Soal Tuduhan McLaren, Red Bull Klarifikasi FIA

- Sport
Rabu, 31 Mar 2010 18:02 WIB
Soal Tuduhan McLaren, Red Bull Klarifikasi FIA
Kuala Lumpur - Sukses menguasai kualifikasi GP Australia, Red Bull dicurigai telah menggunakan teknologi kontroversial. Karena tidak terbukti, tim yang berbasis di Inggris itu meminta klarifikasi dari FIA.

Tuduhan ini muncul setelah dua pembalap Red Bull, Sebastian Vettel dan Mark Webber, menempati posisi satu-dua di sesi kualifikasi GP Australia, akhir pekan lalu. Prinsipal McLaren Martin Whitmarsh lantas menuduh mobil Red Bull menggunakan teknologi kontroversial yang dianggap sebagian kalangan masih ilegal digunakan.

Dikonfrontasi dengan tudingan negatif tersebut, Red Bull lantas bereaksi. Kubu 'Banteng Merah' membantah keras tudingan tersebut dan menyatakan bahwa tidak ada sistem semacam itu di mobil RB6 miliknya.

SCROLL TO CONTINUE WITH CONTENT

Akibat dari tidak adanya bukti yang kuat dan pihak tertuduh sendiri sudah membantah anggapan miring itu, Red Bull meminta klarifikasi dari FIA.

"McLaren telah membuat banyak komentar akhir-akhir ini. Apakah terkait ukuran tanki bahan bakar, masa depan para pembalap kami dan kini sistem yang seharusnya dipakai pada mobil," sindir bos Red Bull, Christian Horner, dikutip Sportinglife.

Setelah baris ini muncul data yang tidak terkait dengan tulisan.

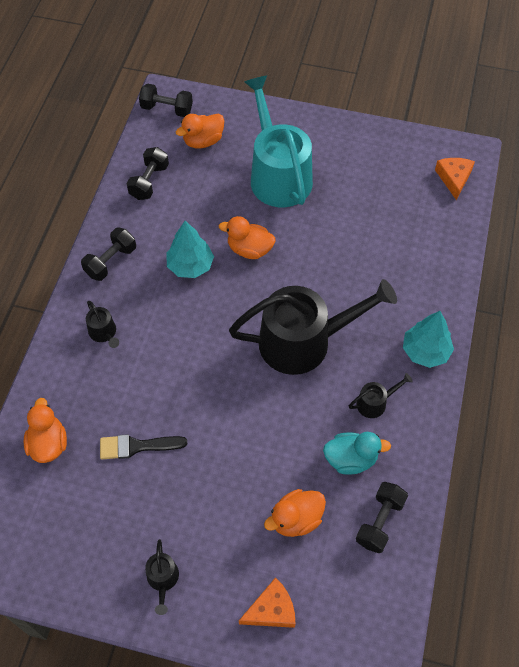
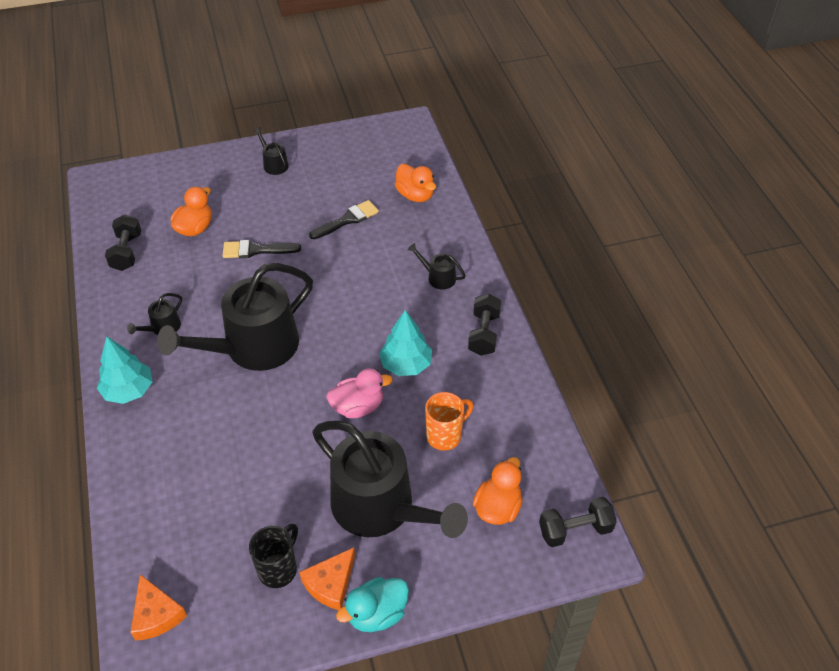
camera: 150 degrees right, 10 degrees down
(149, 182) = (516, 428): black dumbbell -> none
(201, 199) = (445, 435): none -> orange mug
(247, 453) = (256, 250): none -> black brush
(249, 249) = (358, 407): orange duck -> pink duck
(272, 610) = (188, 179): orange cheese -> orange cheese (330, 584)
(278, 175) = (380, 507): turquoise watering can -> black watering can
(351, 459) = (167, 280): turquoise duck -> turquoise duck (377, 614)
(365, 169) = (278, 569): none -> black mug

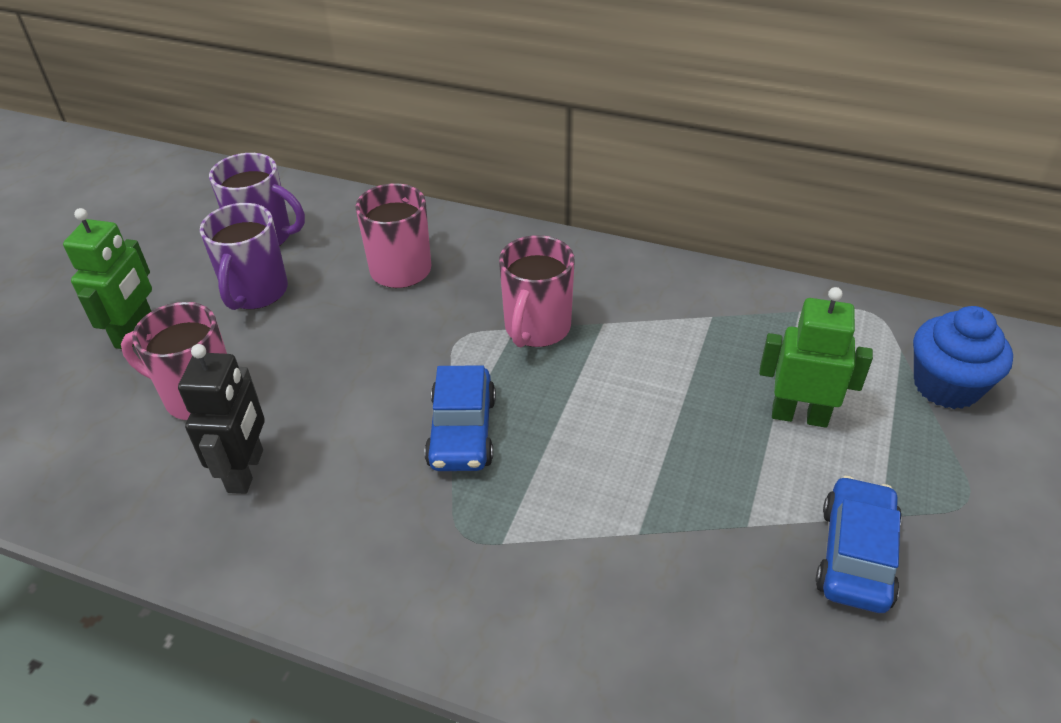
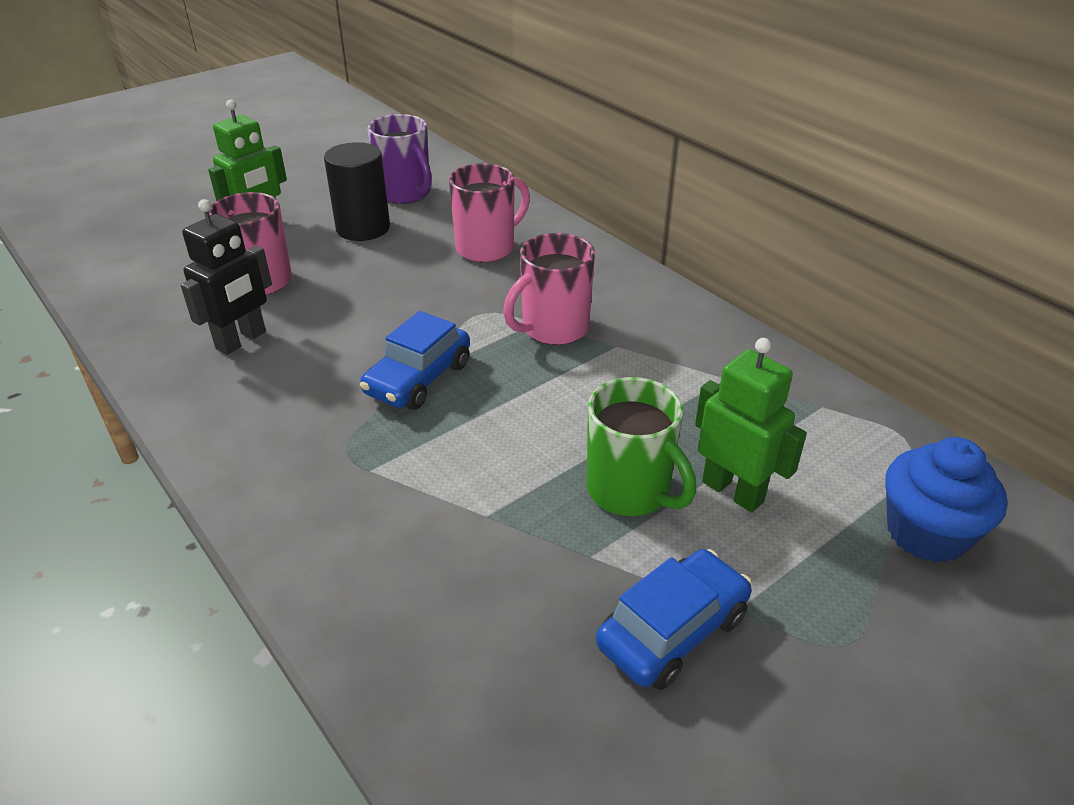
camera: 30 degrees right, 5 degrees down
(255, 293) = (363, 228): purple mug -> black cylinder
(728, 453) = (630, 491): none -> green mug

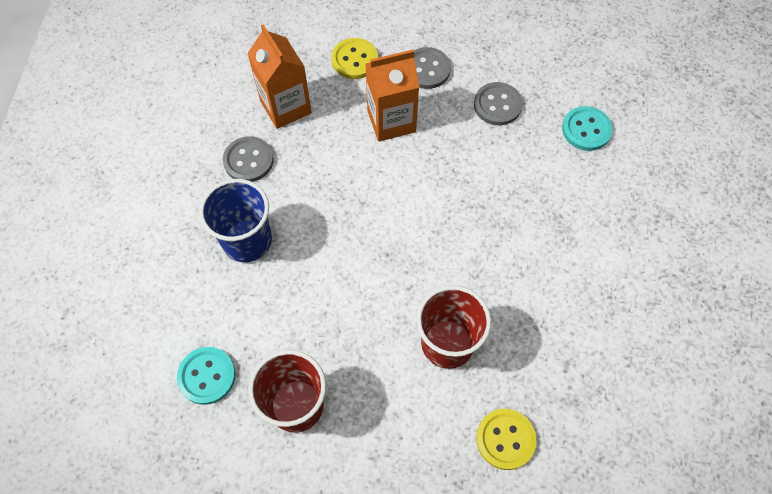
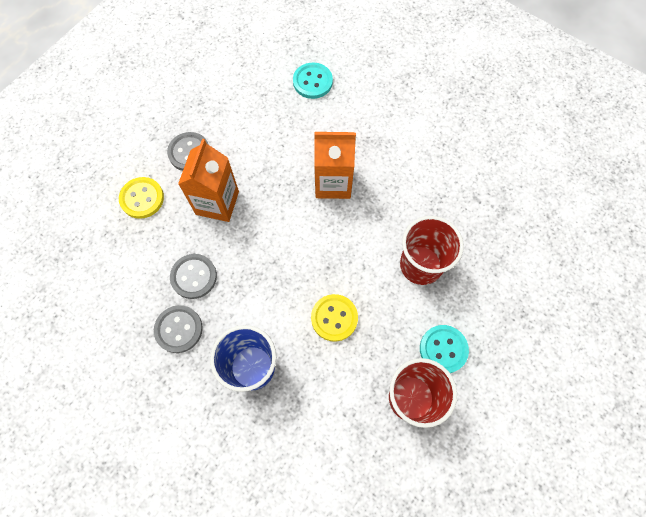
camera: 60 degrees left, 5 degrees up
(207, 376) = (351, 457): turquoise button -> turquoise button (443, 349)
(285, 107) = (148, 274): orange carton -> orange carton (333, 183)
(497, 105) = (254, 124): grey button -> grey button (194, 277)
(505, 439) = (508, 267): yellow button -> yellow button (334, 318)

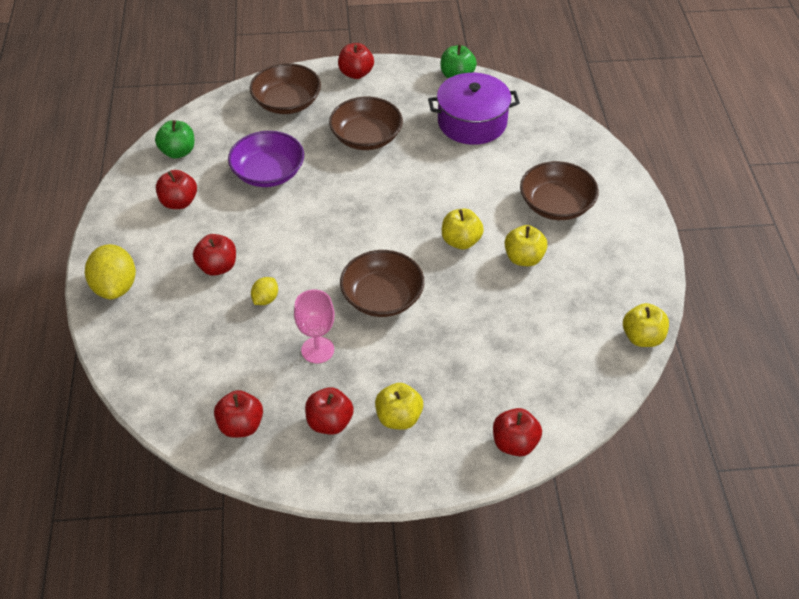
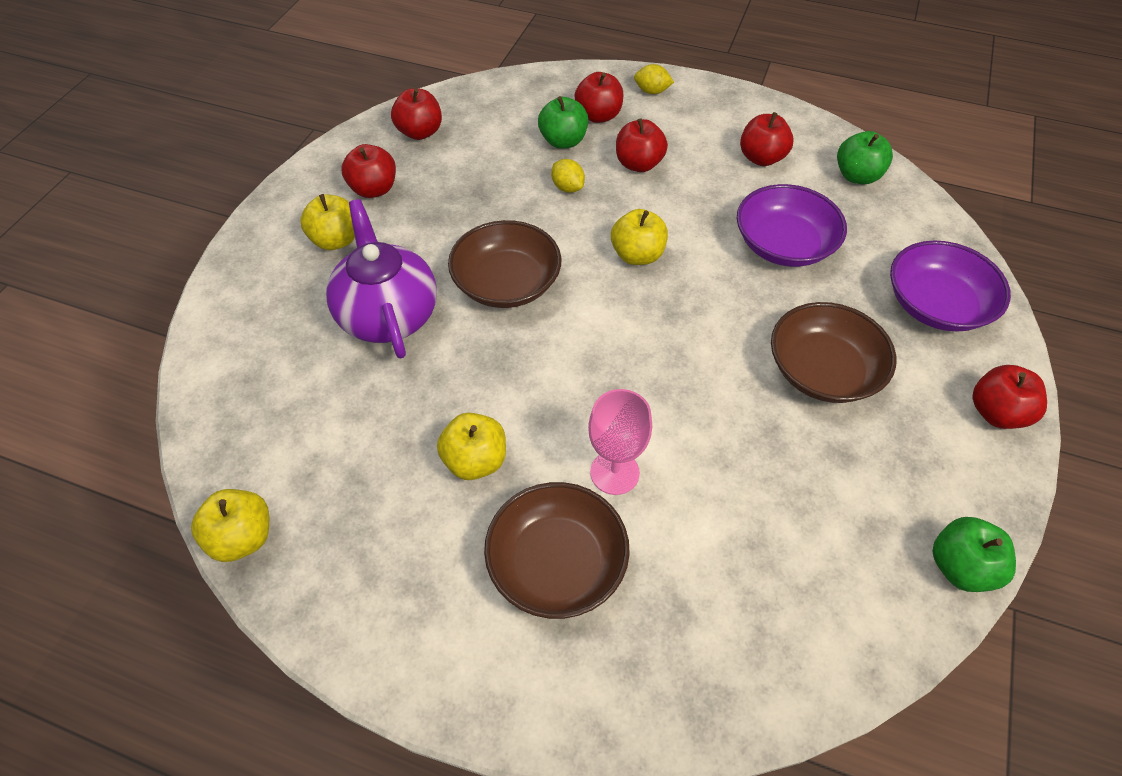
camera: 115 degrees right, 5 degrees up
(115, 287) = (652, 91): yellow lemon -> yellow lemon, size x0.53
(209, 321) = (563, 141): none -> green apple
(287, 102) = (936, 305): brown bowl -> purple bowl
(317, 350) = (469, 207): pink goblet -> pink goblet (614, 472)
(448, 349) = (388, 314): none -> purple teapot
(461, 241) = (551, 399): yellow apple -> yellow apple (637, 255)
(472, 122) = (814, 531): purple pot -> none
(514, 443) = (224, 321): red apple -> red apple (598, 116)

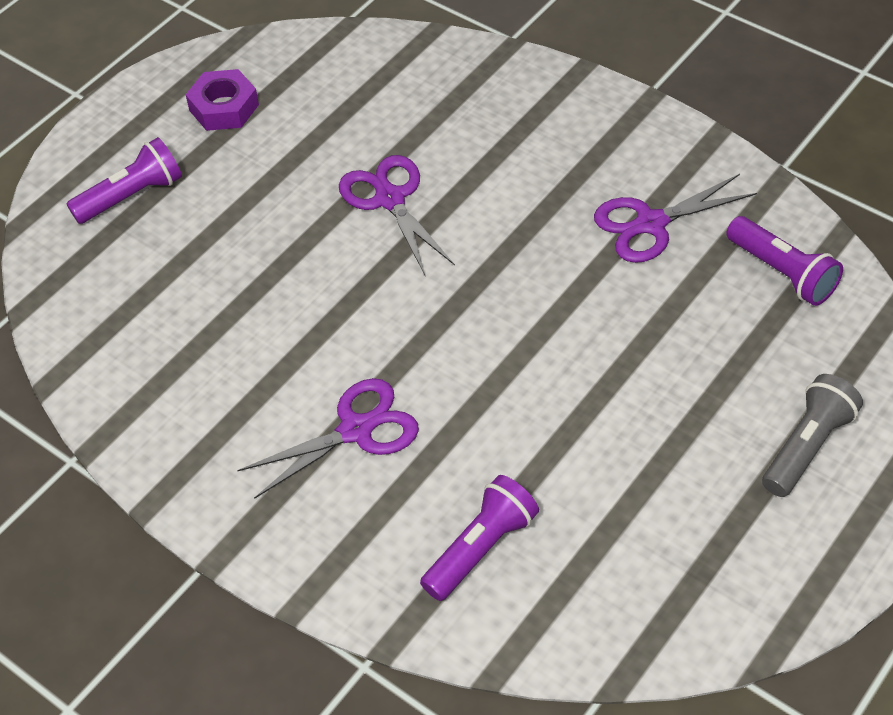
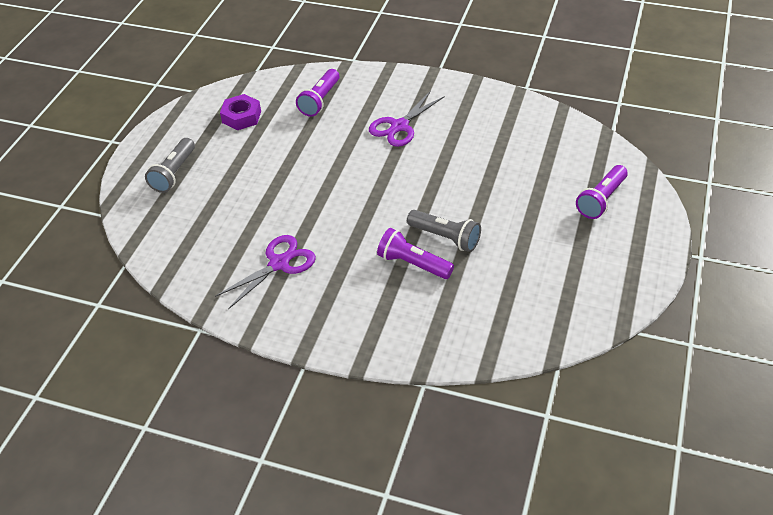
camera: 160 degrees right, 5 degrees down
(224, 107) = (591, 268): purple nut -> purple nut (241, 117)
(390, 199) = (445, 237): purple scissors -> grey flashlight
(782, 272) = (194, 255): purple flashlight -> purple flashlight (413, 264)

"Secara kategori kami tidak memiliki yang seperti itu di mobil. Itu terserah mereka untuk berspekulasi tapi sebuah klarifikasi akan jadi hal bagus untuk semua orang," sambung dia.

Meskipun dituduh dengan hal negatif, Horner tampak santai menanggapinya. Menurut pria 36 tahun yang dulunya juga pembalap ini, tuduhan tersebut sebagai bentuk ketakutan lawan terhadap timnya.

"Kami sengaja untuk mengabaikan komentar-komentar dari tim-tim lawan. Tapi itu justru menunjukkan kami sedang melakukan hal yang benar yang mereka butuhkan," tutup Horner.